Author: Eric M. Goidel
The section of the proprietary lease dealing with termination of the proprietary lease is one of the most important sections. It gives a board of directors the ability to evict and foreclose upon a shareholder who is not complying with the proprietary lease. Many proprietary leases were drafted 40 to 50 years ago. They have not necessarily kept pace with the times, with changes in laws, or with how the court system now deals with landlord-tenant issues.
Consider the situation where there is a monetary default under the proprietary lease. Most proprietary leases provide that you can serve a 10-day notice to cure followed by a notice of termination.
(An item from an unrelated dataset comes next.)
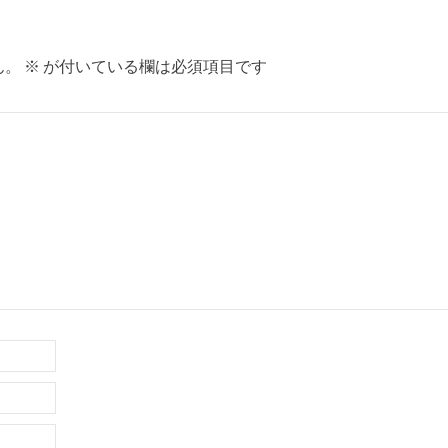
ん。
※
が付いている欄は必須項目です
Once that occurs, you have effectively canceled the shares.
Although we do recommend that you commence a holdover proceeding and get some type of judgment from a court so that your action can’t be challenged much later on, if you want to be aggressive without the imprimatur of a judgment from a court, you can actually proceed directly to a non-judicial foreclosure. However, most of the judges in the housing courts will not allow you to bring a holdover proceeding for nonpayment of maintenance. They relegate you to the “nonpayment summary proceeding,” which requires the service of a three-day demand for rent by a process server followed by the service of a nonpayment petition.
The problem with that nonpayment summary proceeding is that it is incomplete from the perspective of the proprietary lease and the foreclosure process. If the shareholder does not pay the maintenance, a judgment and a warrant of eviction will be issued, and you will then be able to evict the shareholder based upon the cancellation of the proprietary lease.
However, the problem arises, under the proprietary lease, where in order to foreclose you also have to cancel the stock interest in the apartment. A shareholder owns shares in the corporation and has a proprietary lease interest. In order to complete a foreclosure, you must also cancel the stock, which requires that you serve the notices required by the proprietary lease, typically found in Paragraph 31, which requires a notice to cure and a notice of termination. In doing that, you are potentially reviving a shareholder’s right to cure after the court has issued a warrant and perhaps even after you have evicted the shareholder.
When we have cooperatives that are looking to amend the proprietary lease, we recommend that they carve out an exception in the termination section recognizing that once a court issues a warrant of eviction, that triggers the termination of the lease, such that the cooperative can serve the termination notice without the necessity of serving a cure notice.